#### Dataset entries
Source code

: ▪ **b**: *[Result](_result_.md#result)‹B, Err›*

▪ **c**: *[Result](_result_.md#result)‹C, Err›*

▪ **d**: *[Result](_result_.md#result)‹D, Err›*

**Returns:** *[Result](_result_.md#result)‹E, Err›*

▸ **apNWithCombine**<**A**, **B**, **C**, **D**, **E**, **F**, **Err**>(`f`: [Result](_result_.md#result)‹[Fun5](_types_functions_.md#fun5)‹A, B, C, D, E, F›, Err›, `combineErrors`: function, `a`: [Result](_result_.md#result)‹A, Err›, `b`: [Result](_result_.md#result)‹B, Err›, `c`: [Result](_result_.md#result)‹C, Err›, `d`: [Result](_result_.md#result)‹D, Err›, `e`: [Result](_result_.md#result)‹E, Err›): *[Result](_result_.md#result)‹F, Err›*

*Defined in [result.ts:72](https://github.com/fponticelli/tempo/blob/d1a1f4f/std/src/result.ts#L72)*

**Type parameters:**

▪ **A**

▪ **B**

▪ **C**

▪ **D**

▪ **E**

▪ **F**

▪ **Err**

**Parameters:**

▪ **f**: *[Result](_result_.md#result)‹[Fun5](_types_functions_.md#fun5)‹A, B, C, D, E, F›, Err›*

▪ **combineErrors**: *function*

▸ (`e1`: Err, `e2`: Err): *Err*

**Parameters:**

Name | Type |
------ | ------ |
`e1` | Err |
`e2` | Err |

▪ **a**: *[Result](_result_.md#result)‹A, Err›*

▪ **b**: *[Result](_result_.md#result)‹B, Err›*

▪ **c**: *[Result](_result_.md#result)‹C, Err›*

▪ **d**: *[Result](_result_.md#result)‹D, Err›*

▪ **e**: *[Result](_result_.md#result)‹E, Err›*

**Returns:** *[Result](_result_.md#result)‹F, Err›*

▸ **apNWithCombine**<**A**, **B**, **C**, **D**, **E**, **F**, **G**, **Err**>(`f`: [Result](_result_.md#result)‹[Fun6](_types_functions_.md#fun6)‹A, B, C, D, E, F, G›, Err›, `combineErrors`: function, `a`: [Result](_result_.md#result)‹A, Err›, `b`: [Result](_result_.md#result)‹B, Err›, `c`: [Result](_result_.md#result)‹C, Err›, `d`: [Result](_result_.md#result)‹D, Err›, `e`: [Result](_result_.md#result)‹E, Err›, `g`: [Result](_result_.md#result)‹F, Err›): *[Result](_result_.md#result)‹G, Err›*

#### DIRECTIONS
Filter the entries down to the lines with the word "combineErrors" in them, and copy those lines.

#### REPLY
▸ **apNWithCombine**<**A**, **B**, **C**, **D**, **E**, **F**, **Err**>(`f`: [Result](_result_.md#result)‹[Fun5](_types_functions_.md#fun5)‹A, B, C, D, E, F›, Err›, `combineErrors`: function, `a`: [Result](_result_.md#result)‹A, Err›, `b`: [Result](_result_.md#result)‹B, Err›, `c`: [Result](_result_.md#result)‹C, Err›, `d`: [Result](_result_.md#result)‹D, Err›, `e`: [Result](_result_.md#result)‹E, Err›): *[Result](_result_.md#result)‹F, Err›*
▪ **combineErrors**: *function*
▸ **apNWithCombine**<**A**, **B**, **C**, **D**, **E**, **F**, **G**, **Err**>(`f`: [Result](_result_.md#result)‹[Fun6](_types_functions_.md#fun6)‹A, B, C, D, E, F, G›, Err›, `combineErrors`: function, `a`: [Result](_result_.md#result)‹A, Err›, `b`: [Result](_result_.md#result)‹B, Err›, `c`: [Result](_result_.md#result)‹C, Err›, `d`: [Result](_result_.md#result)‹D, Err›, `e`: [Result](_result_.md#result)‹E, Err›, `g`: [Result](_result_.md#result)‹F, Err›): *[Result](_result_.md#result)‹G, Err›*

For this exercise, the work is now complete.